Analysts: Geopolitics may take gold prices into new territory in June 2020
Thursday, July 29th 2021
There is no denying the fact that the world is in turmoil now and while a lot of that can be attributed to the current global pandemic, the economic world was already facing uncertain times and economic experts are predicting that the month of June will be unlike any other seen yet. Gold prices will see more gains in the coming weeks and it should be a few turbulent few weeks for precious metals.
While the coronavirus pandemic has complicated things, it has been suggested that the pre-existing trade issues between the US and China will be the driving force behind this turbulence.
Afshin Nabavi, senior vice president at precious metals trader MKS SA has said that “The gold market at the moment looks very bid because of all the tensions going on in geopolitics between China and the U.S. and also China and Hong Kong.
This will influence gold to the upside”. Gold ended up on a high of $1,757.70 an ounce last week and it is predicted that this price will go through further shifts as the issues between these to trade powers is beginning to come to the fore yet again.
Tensions have been simmering in the background for the last two months between these two superpowers and a re-escalation seems to be on the cards. Economists feel that the punitive tariffs already present in this trade war has complicated things but it will only make things worse if more punitive tariffs are imposed.

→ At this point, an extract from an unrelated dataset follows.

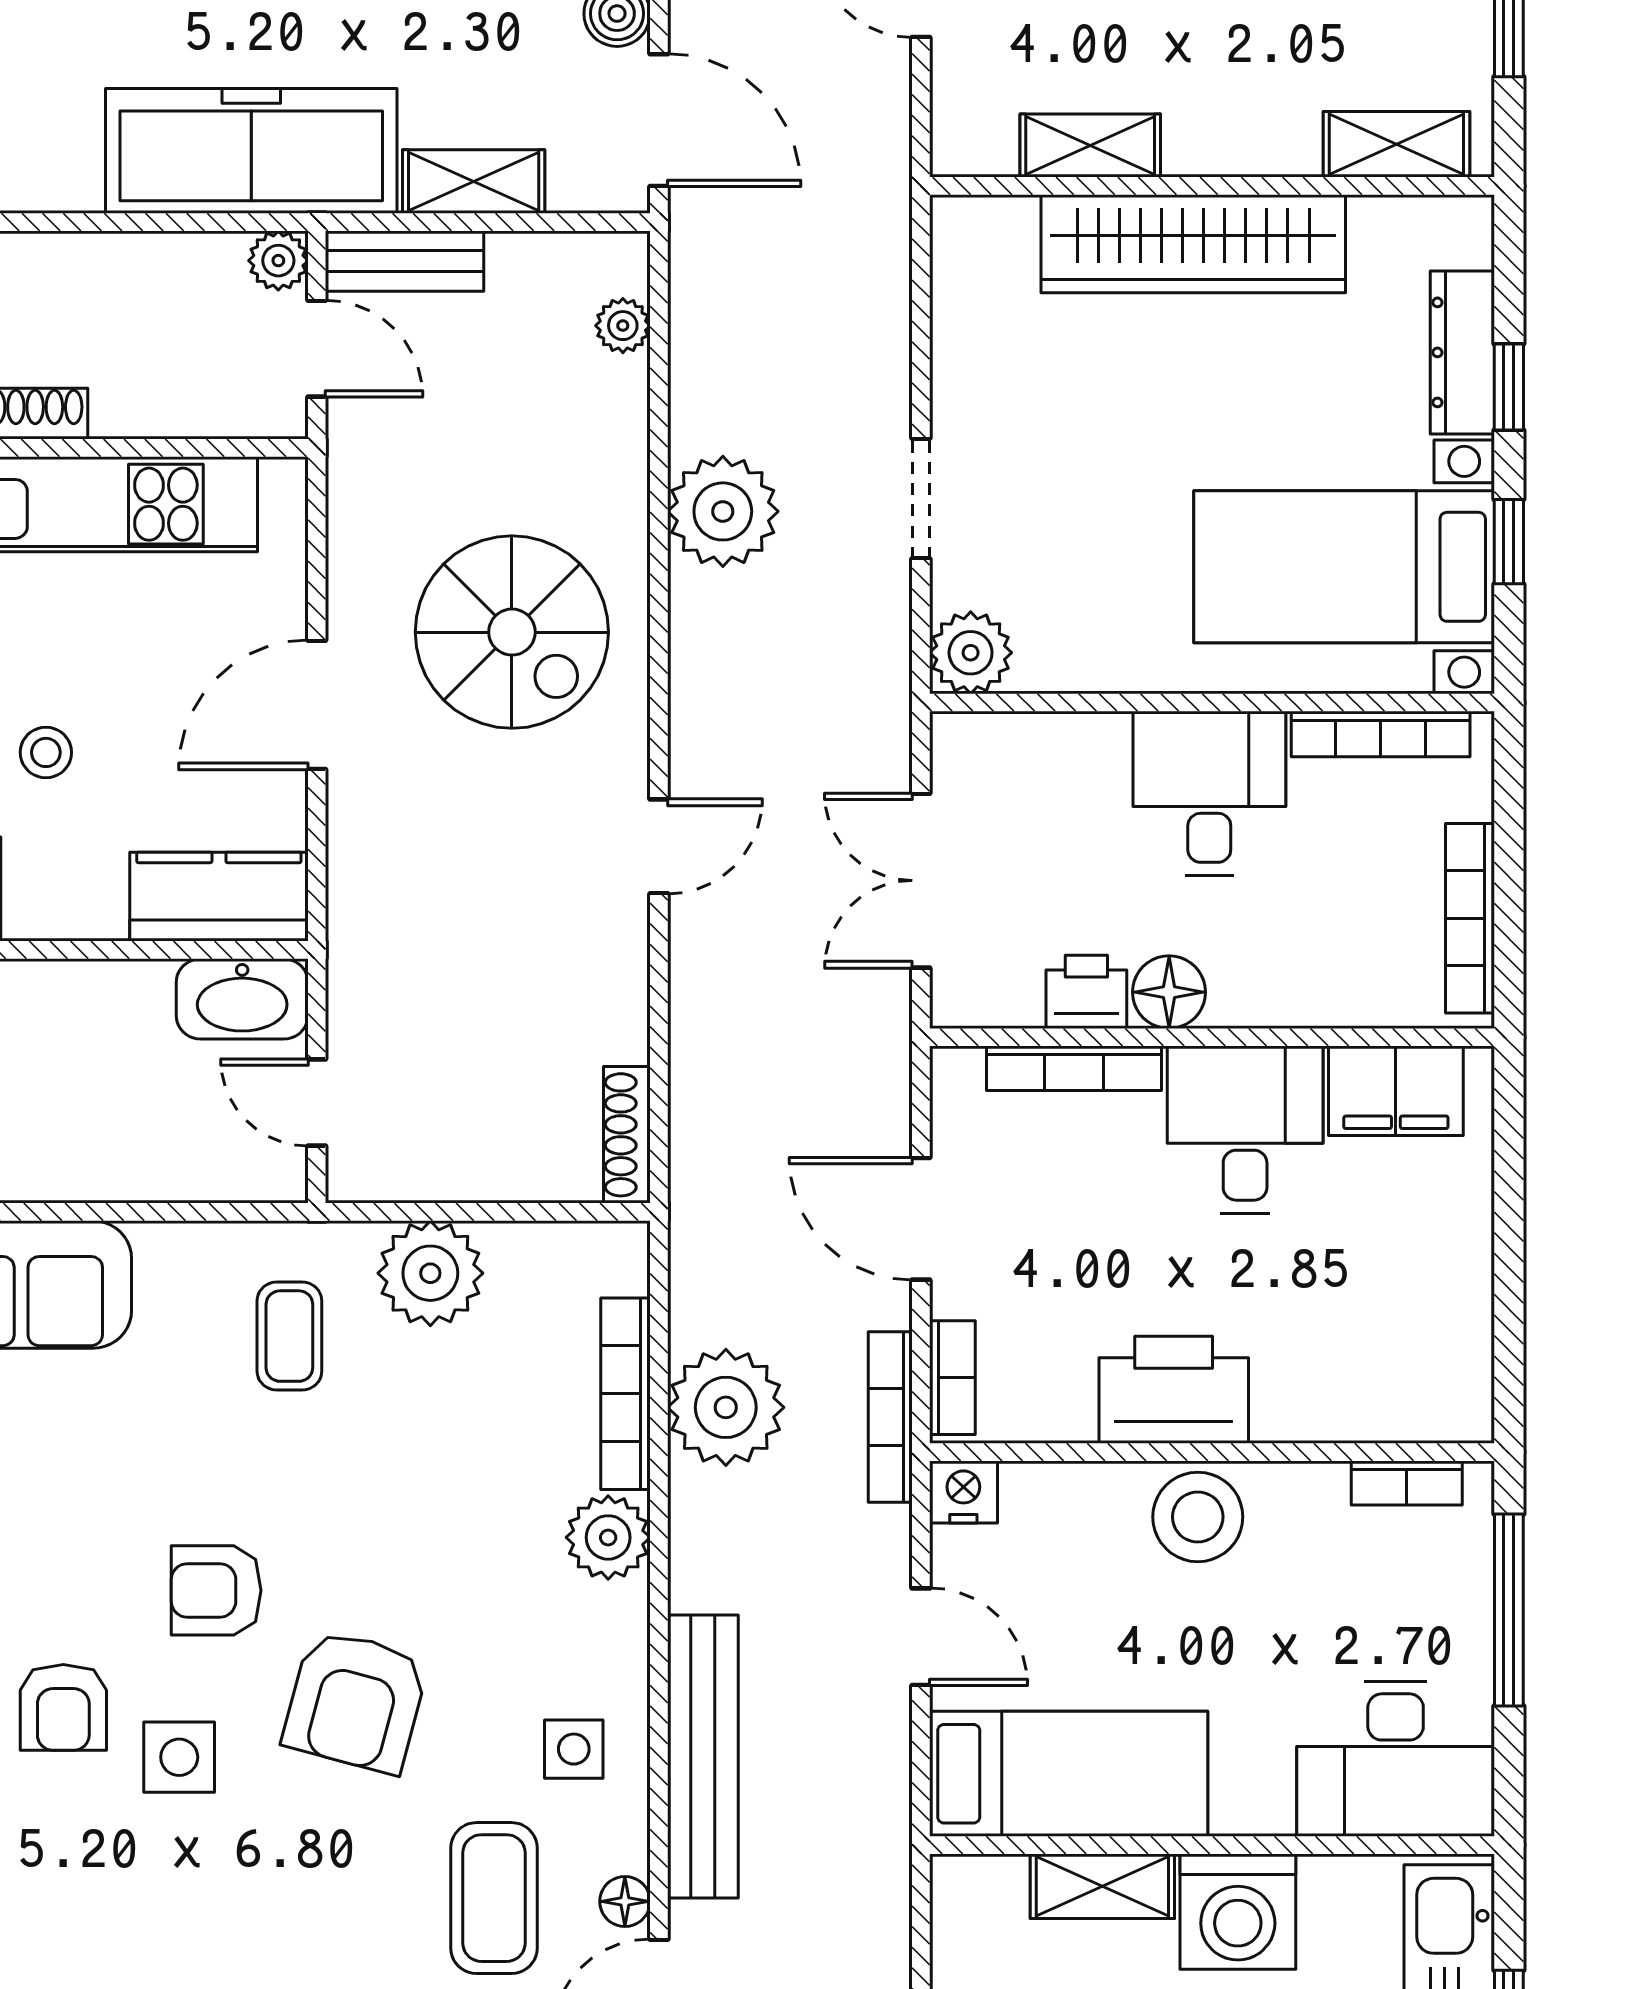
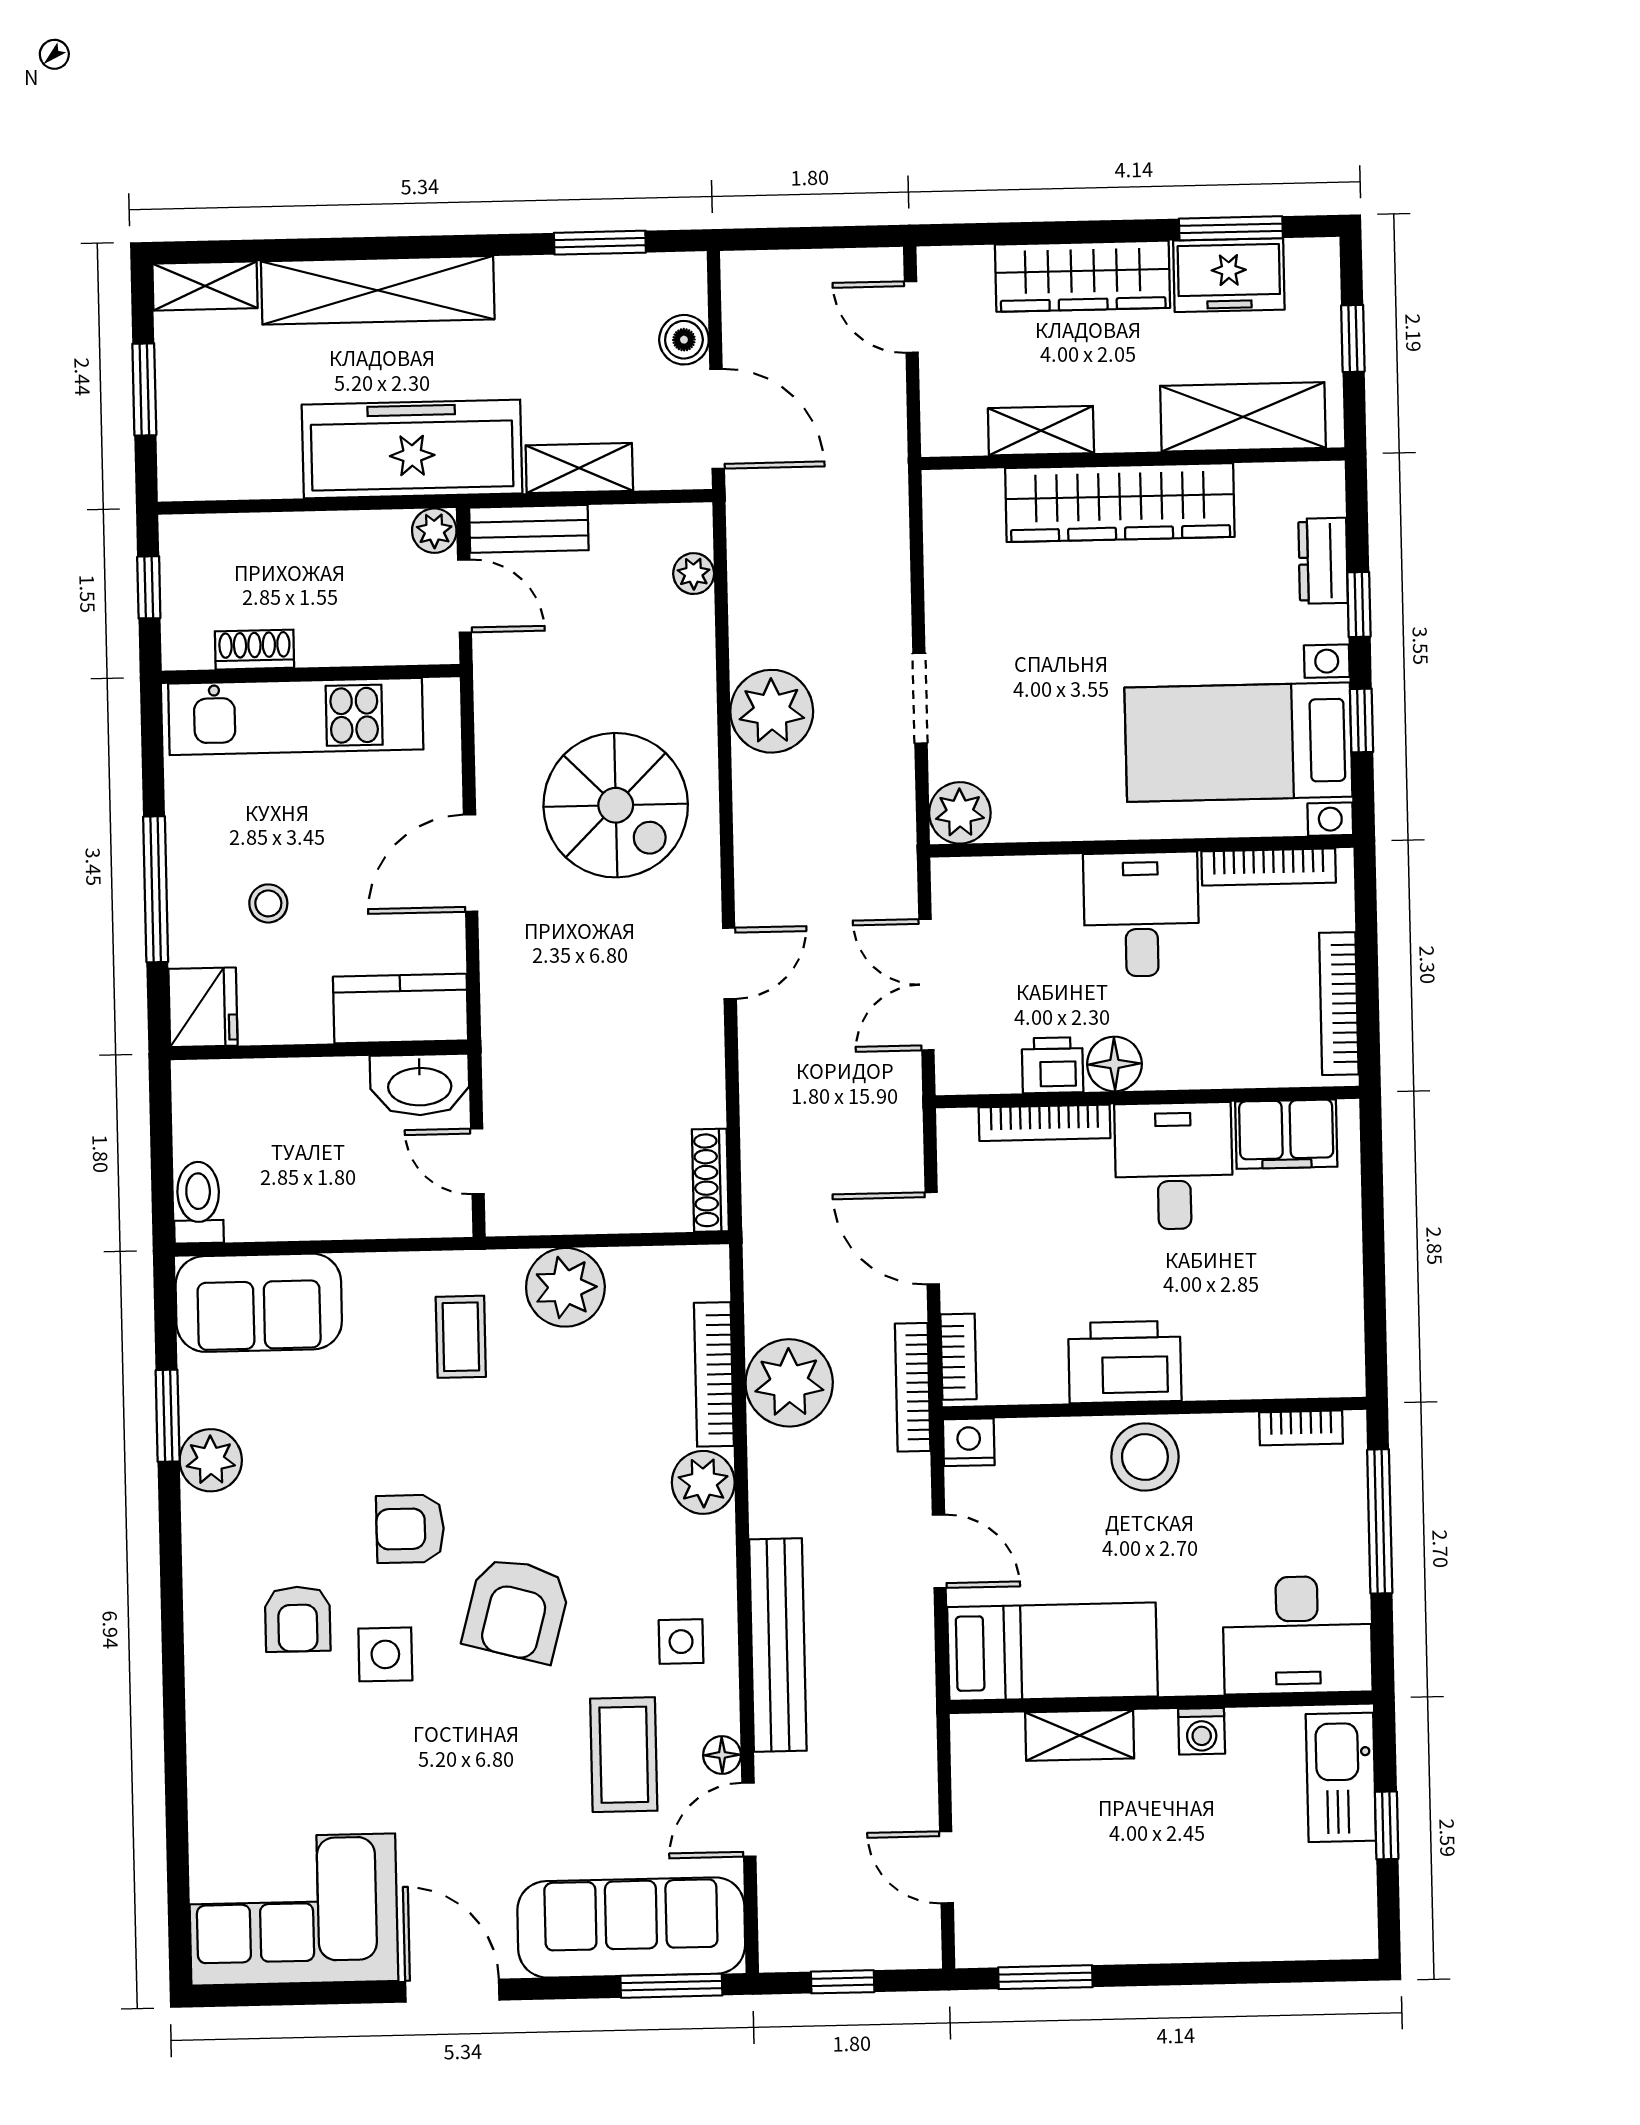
shelving: (1396, 144) -> (1243, 417), width x1.50, depth x1.33
dresser: (1462, 352) -> (1323, 561), width x0.70
washing machine: (1238, 1912) -> (1202, 1731), width x0.53, depth x0.53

With all the ensuing changes to the supply chain, a knee-jerk reaction is expected in the short term. If the US further escalates this situation, it will send investors into a state of panic which will result in the cashing in of all assets which will hurt gold and other precious metals.
A lot of variables being introduced into the system
While the existing trade issues and the havoc already created by the pandemic will have a say in the price of gold in June, the biggest influencer is going to be the rate at which infections will increase once economies around the world slowly start re-opening. This is something that is hard to predict which will further drive up the volatility.

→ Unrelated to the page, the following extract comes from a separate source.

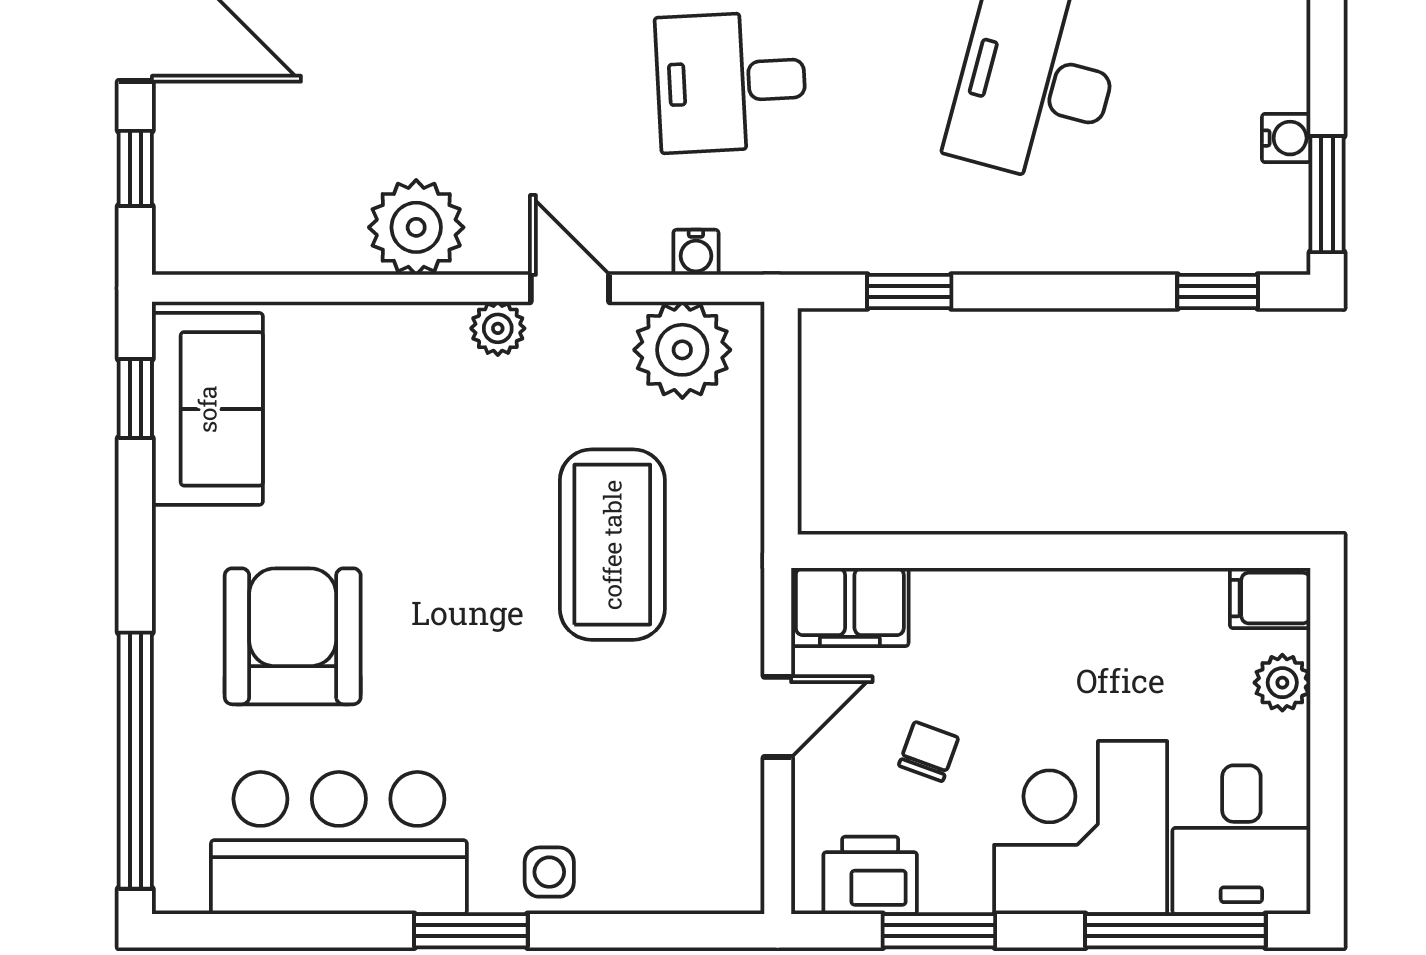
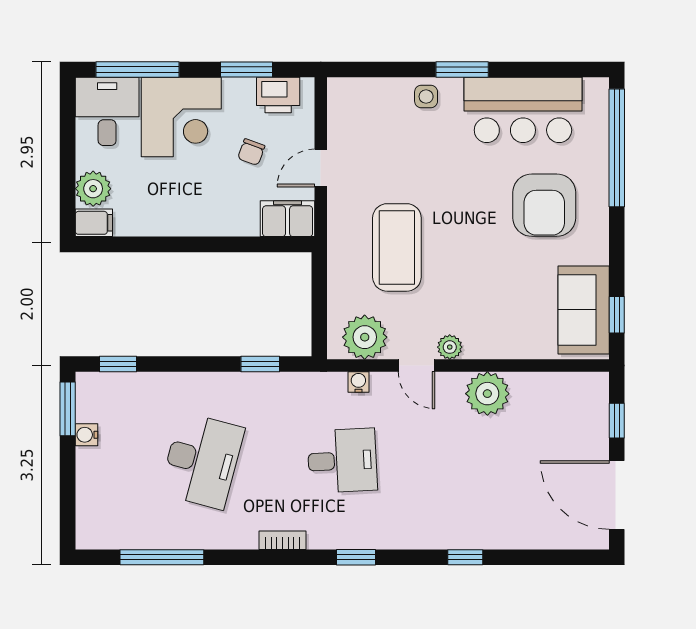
plant: (1282, 683) -> (93, 189), width x1.38, depth x1.38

Under normal circumstance, June is usually a quiet month for gold prices but this is possibly the most unusual June in the history of mankind. Experts are suggesting that the price of gold will stay well above the $1,700 an ounce mark for the entirety of this month.
This will be because of the uncertain times projected not just for June but also for July and August which makes a safe haven like gold even more attractive for investors and this rise in demand will result in a rise in its price.
What about negative interest rates?
One remedy that has been suggested is to introduce negative interest rates but the Federal Reserve is very much against this at the moment.
Federal Reserve Chairman Jerome Powell has confirmed that they aren’t looking at negative interest rates as the appropriate tool for this situation. However, many financial experts believe that this stance will change soon. While the interest rates in the US are currently flat, these experts believe that America will follow the trend set by many European nations and adopt negative interest rates in the not too distant future.
In short, June will be quite volatile
A lot of the trends in the gold market is predicated by past data with current affairs playing its part in the minute details. However, as alluded to earlier, the current situation is unprecedented and no one can predict with any degree of certainty as to what can happen.
The initial knee-jerk reaction will set the volatile nature of the market into motion. However, what happens from there is difficult to predict. One the one hand, the economies around the world could show signs of recovery which will lead to some stability in gold prices.
On the other hand, the infection rate could also shoot up and worsen the already bad shape of most of the economies around the world which will drive the price of gold even further. The only certainty is that June will be a month of big changes.
New data will provide a fresh perspective
The next week will see the influx of a lot of new macro-data which will paint a clearer picture of the state of matters in the financial world. One such data relates to the nonfarm payrolls.
It is being predicted that the market will see a decline in jobs with numbers being as high as 8 million and an overall unemployment rate of 20%. This is in the short term will predicate the need for heavy disinflationary pressures which in turn will have an adverse effect on the price of gold.
A lot depends on how the market has been recovering and that will become clearer with the new data that includes the ISM manufacturing PMI from May. This will allow analysts to better understand how the market has been evolving under the truly unique conditions of the last few weeks. This week will also see key announcements from the Reserve Bank of Australia and the European Central Bank regarding their interest rates.
June is expected to be quite busy and while nothing is set in stone, expect the price of gold to go through variations on one level or another.